▸ **Data shown**:
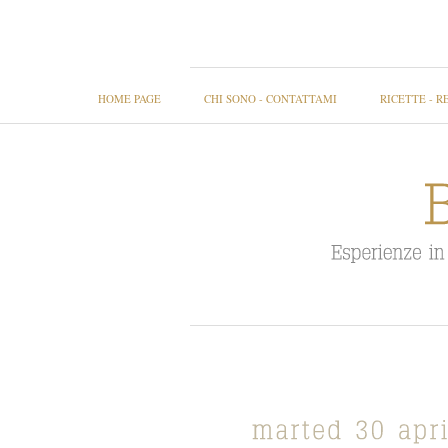
HOME PAGE
CHI SONO - CONTATTAMI
RICETTE - R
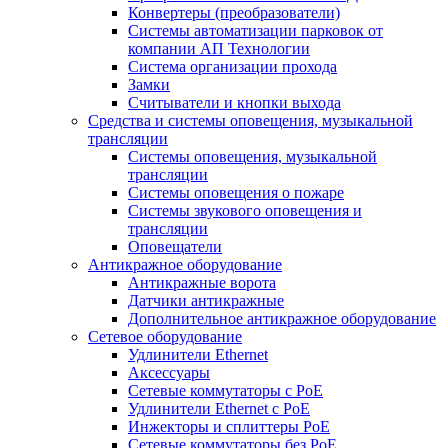
Конвертеры (преобразователи)
Системы автоматизации парковок от
компании АП Технологии
Система организации прохода
Замки
Считыватели и кнопки выхода
Средства и системы оповещения, музыкальной
трансляции
Системы оповещения, музыкальной
трансляции
Системы оповещения о пожаре
Системы звукового оповещения и
трансляции
Оповещатели
Антикражное оборудование
Антикражные ворота
Датчики антикражные
Дополнительное антикражное оборудование
Сетевое оборудование
Удлинители Ethernet
Аксессуары
Сетевые коммутаторы с РоЕ
Удлинители Ethernet с PoE
Инжекторы и сплиттеры РоЕ
Сетевые коммутаторы без РоЕ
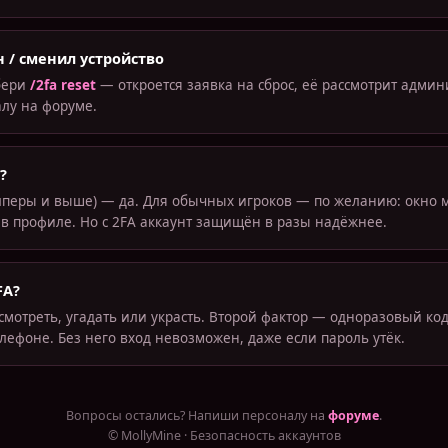
 / сменил устройство
бери
/2fa reset
— откроется заявка на сброс, её рассмотрит адми
алу на форуме.
?
лперы и выше) — да. Для обычных игроков — по желанию: окно 
в профиле. Но с 2FA аккаунт защищён в разы надёжнее.
FA?
мотреть, угадать или украсть. Второй фактор — одноразовый код
елефоне. Без него вход невозможен, даже если пароль утёк.
Вопросы остались? Напиши персоналу на
форуме
.
© MollyMine · Безопасность аккаунтов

▸ **Problem to work on**:
Quote all of the lines above verbatim, omitting the pictures.

▸ **Problem solution**:
HOME PAGE
CHI SONO - CONTATTAMI
RICETTE - R
Конвертеры (преобразователи)
Системы автоматизации парковок от
компании АП Технологии
Система организации прохода
Замки
Считыватели и кнопки выхода
Средства и системы оповещения, музыкальной
трансляции
Системы оповещения, музыкальной
трансляции
Системы оповещения о пожаре
Системы звукового оповещения и
трансляции
Оповещатели
Антикражное оборудование
Антикражные ворота
Датчики антикражные
Дополнительное антикражное оборудование
Сетевое оборудование
Удлинители Ethernet
Аксессуары
Сетевые коммутаторы с РоЕ
Удлинители Ethernet с PoE
Инжекторы и сплиттеры РоЕ
Сетевые коммутаторы без РоЕ
 / сменил устройство
бери
/2fa reset
— откроется заявка на сброс, её рассмотрит адми
алу на форуме.
?
лперы и выше) — да. Для обычных игроков — по желанию: окно 
в профиле. Но с 2FA аккаунт защищён в разы надёжнее.
FA?
мотреть, угадать или украсть. Второй фактор — одноразовый код
елефоне. Без него вход невозможен, даже если пароль утёк.
Вопросы остались? Напиши персоналу на
форуме
.
© MollyMine · Безопасность аккаунтов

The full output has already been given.